I reduced the number of tokens tenfold without degrading Gemini’s output by only extracting necessary data when querying the MLB API using hydrations and fields. Even though Gemini models handle 1 million or more tokens doesn’t mean you shouldn’t count.
Even though I had a rough idea of my goal at first, it took several decisions, trials, and iterations to end up with a satisfying application. The most important questions were “How much control do I give the fan?”, “Do I represent humans celebrating or the team mascot?”, and “How do I optimize for cost and efficiency?”. This is why I decided not to let the fan influence the content orientation (summary length, audio tone, image style), nor represent humans (mascots are universal), nor make the app store the files (audio and image) for now despite having tried it. Perfection is achieved when there is nothing left to take away.
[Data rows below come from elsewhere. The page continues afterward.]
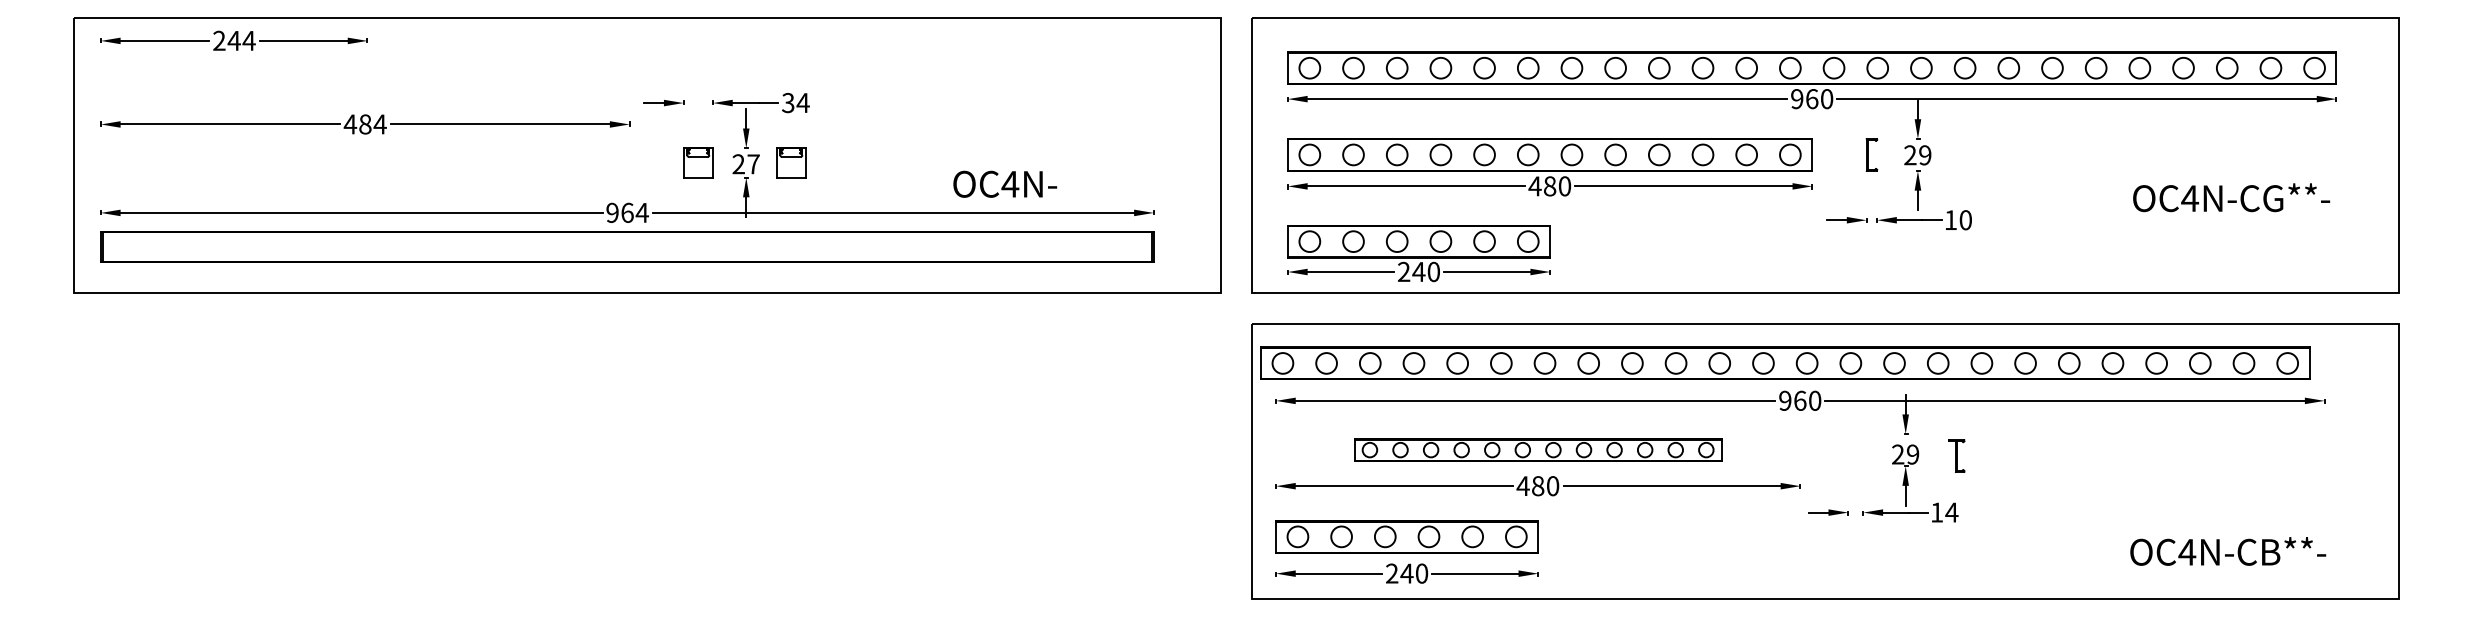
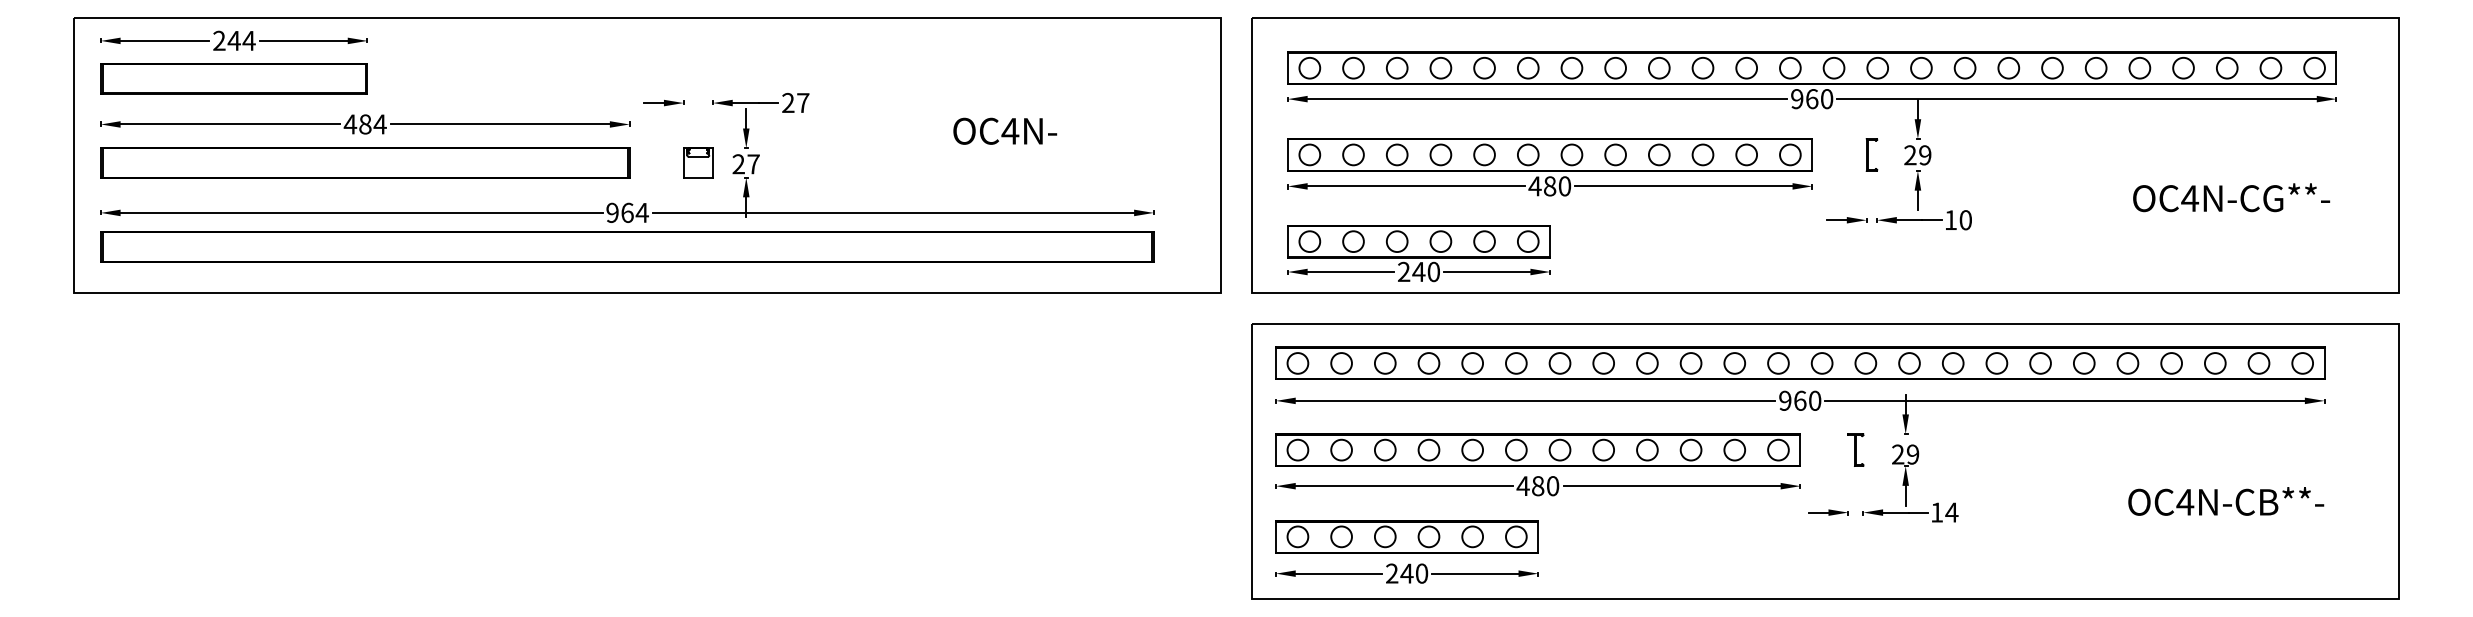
part at (233, 78): none -> present
text at (795, 103): 34 -> 27
part at (365, 162): none -> present
part at (791, 162): present -> none
text at (1005, 183) position: (1005, 183) -> (1005, 130)
part at (1785, 362) position: (1785, 362) -> (1800, 362)
part at (1538, 449) size: 369x24 px -> 526x34 px
part at (1956, 455) position: (1956, 455) -> (1855, 449)
text at (2228, 551) position: (2228, 551) -> (2226, 501)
Two of Google's latest products weren’t in General Availability during the Hackathon period, which could have significantly enhanced the fan experience:
NotebookLM for a podcast summarizing a Season
Veo 2 for a video highlighting a key moment
Despite being very complete, the MLB API wasn’t fully accessible as the centralized metrics for a given player (/stats/metrics) weren’t directly available, which forced me to find a less convenient and less complete workaround.
Because Imagen 3 blocks generating images of celebrities and writing their name on jerseys, I was forced to take a creative approach to represent the teams. One important parameter of Imagen 3 is person_generation, which value is dont_allow unless you get approved by Google through a form to use allow_all. This change drops the generation error rate from 50% to 0%.